- Exercise instructions:
For the listing below, print exactly the lines from the line with "登録は30秒、解除もいつでも可。" to the line with "bu set, iki kişilik oturma düzeni ile dar", both included, and nothing beyond them.

START Recorded data

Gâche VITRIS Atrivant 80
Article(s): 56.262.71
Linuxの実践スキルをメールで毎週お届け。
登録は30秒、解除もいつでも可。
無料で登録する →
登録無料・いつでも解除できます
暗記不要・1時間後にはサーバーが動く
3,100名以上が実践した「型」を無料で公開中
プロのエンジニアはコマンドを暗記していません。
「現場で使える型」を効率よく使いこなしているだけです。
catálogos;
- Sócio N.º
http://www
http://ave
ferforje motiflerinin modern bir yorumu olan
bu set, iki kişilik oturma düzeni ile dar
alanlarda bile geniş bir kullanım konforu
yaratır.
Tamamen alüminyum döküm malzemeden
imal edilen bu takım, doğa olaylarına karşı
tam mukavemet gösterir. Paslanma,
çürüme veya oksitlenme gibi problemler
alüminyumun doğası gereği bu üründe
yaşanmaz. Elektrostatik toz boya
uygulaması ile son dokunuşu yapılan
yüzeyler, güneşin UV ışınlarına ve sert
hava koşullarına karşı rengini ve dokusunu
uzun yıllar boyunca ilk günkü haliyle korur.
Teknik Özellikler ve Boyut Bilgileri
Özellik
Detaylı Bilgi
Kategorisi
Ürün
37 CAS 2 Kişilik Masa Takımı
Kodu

END Recorded data
START Recorded data

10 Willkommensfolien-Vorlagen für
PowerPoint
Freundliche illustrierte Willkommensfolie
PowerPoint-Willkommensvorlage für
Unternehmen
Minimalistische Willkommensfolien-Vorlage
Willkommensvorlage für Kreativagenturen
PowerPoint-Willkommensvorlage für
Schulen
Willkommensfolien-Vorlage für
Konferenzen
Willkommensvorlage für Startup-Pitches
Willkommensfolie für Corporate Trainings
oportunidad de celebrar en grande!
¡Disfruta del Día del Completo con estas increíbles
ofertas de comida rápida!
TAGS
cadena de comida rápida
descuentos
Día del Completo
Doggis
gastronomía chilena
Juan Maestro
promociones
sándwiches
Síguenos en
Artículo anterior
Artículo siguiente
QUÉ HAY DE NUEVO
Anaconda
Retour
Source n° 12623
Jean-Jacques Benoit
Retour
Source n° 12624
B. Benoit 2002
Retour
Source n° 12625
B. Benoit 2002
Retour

END Recorded data
START Recorded data

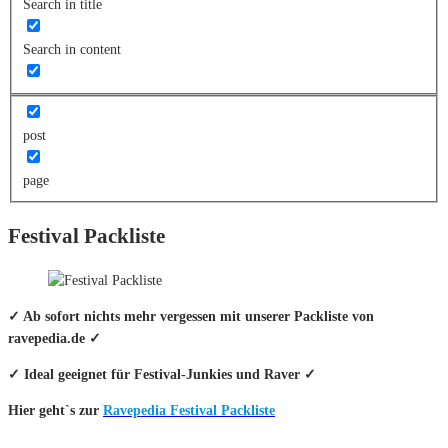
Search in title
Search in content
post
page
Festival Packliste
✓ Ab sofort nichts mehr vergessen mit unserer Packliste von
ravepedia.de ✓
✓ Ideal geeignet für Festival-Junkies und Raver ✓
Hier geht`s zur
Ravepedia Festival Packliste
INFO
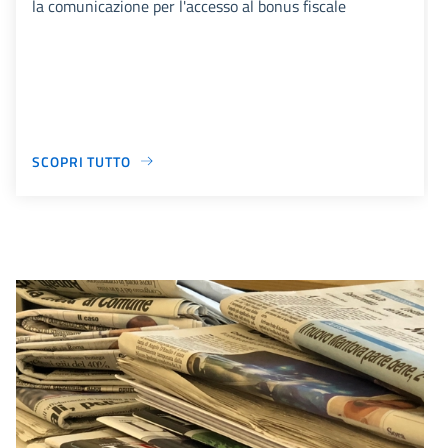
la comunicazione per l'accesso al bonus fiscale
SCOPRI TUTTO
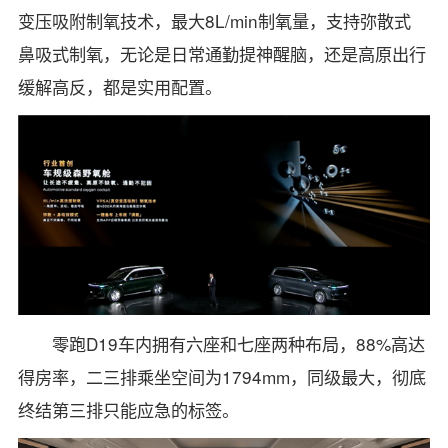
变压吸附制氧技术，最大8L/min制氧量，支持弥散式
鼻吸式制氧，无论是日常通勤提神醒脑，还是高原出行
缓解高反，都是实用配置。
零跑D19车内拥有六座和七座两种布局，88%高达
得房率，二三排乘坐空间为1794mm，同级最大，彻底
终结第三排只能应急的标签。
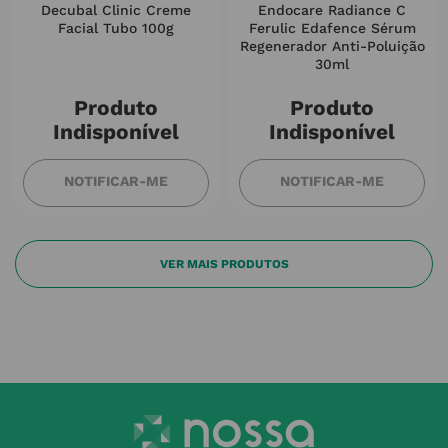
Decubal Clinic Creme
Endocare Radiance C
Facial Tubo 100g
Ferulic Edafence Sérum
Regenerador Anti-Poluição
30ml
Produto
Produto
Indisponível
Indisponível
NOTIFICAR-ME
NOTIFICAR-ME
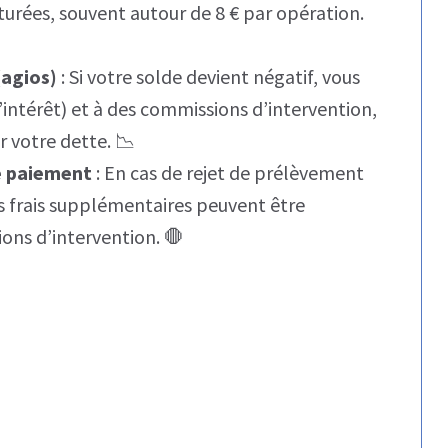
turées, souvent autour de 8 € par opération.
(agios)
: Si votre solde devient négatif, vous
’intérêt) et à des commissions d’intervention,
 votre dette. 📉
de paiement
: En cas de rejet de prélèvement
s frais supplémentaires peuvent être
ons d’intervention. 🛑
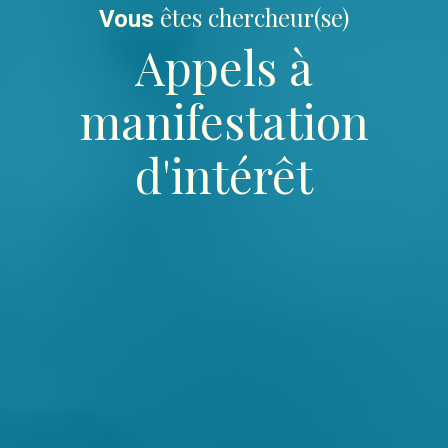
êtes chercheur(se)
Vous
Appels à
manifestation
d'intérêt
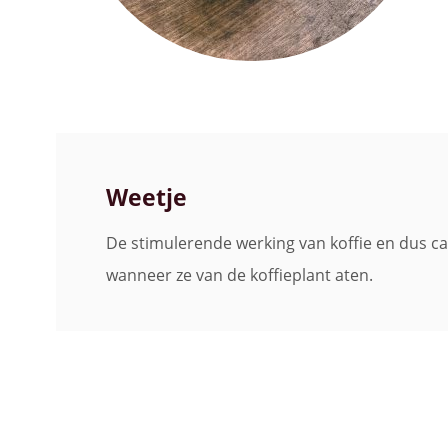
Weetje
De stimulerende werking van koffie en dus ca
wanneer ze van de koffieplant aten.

END Recorded data

- Response below:
登録は30秒、解除もいつでも可。
無料で登録する →
登録無料・いつでも解除できます
暗記不要・1時間後にはサーバーが動く
3,100名以上が実践した「型」を無料で公開中
プロのエンジニアはコマンドを暗記していません。
「現場で使える型」を効率よく使いこなしているだけです。
catálogos;
- Sócio N.º
http://www
http://ave
ferforje motiflerinin modern bir yorumu olan
bu set, iki kişilik oturma düzeni ile dar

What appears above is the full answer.